### [Task goal]
Scan the lines below; pull out those with "Project".

### [Data to examine]
+---+

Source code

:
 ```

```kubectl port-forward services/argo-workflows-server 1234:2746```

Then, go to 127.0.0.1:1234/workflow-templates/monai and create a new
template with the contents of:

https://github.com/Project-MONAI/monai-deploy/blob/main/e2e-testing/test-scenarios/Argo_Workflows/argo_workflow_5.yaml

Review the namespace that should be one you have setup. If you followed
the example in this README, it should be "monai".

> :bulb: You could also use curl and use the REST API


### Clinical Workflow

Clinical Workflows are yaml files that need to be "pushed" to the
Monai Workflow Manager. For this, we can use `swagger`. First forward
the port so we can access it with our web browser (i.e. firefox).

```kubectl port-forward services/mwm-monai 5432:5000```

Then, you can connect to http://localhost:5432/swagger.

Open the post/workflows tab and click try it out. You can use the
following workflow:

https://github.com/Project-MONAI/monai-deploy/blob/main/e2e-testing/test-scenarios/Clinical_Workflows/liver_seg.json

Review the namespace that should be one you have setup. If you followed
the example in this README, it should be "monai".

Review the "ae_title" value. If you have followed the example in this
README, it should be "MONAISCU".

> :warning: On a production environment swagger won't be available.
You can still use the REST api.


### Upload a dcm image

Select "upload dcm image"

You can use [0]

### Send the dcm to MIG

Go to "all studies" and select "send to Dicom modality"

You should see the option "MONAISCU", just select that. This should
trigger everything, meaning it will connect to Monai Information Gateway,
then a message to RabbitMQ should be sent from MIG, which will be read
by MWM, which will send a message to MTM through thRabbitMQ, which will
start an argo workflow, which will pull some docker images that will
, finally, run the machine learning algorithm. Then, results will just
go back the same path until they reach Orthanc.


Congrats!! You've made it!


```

+---+

### [Problem solution]
https://github.com/Project-MONAI/monai-deploy/blob/main/e2e-testing/test-scenarios/Argo_Workflows/argo_workflow_5.yaml
https://github.com/Project-MONAI/monai-deploy/blob/main/e2e-testing/test-scenarios/Clinical_Workflows/liver_seg.json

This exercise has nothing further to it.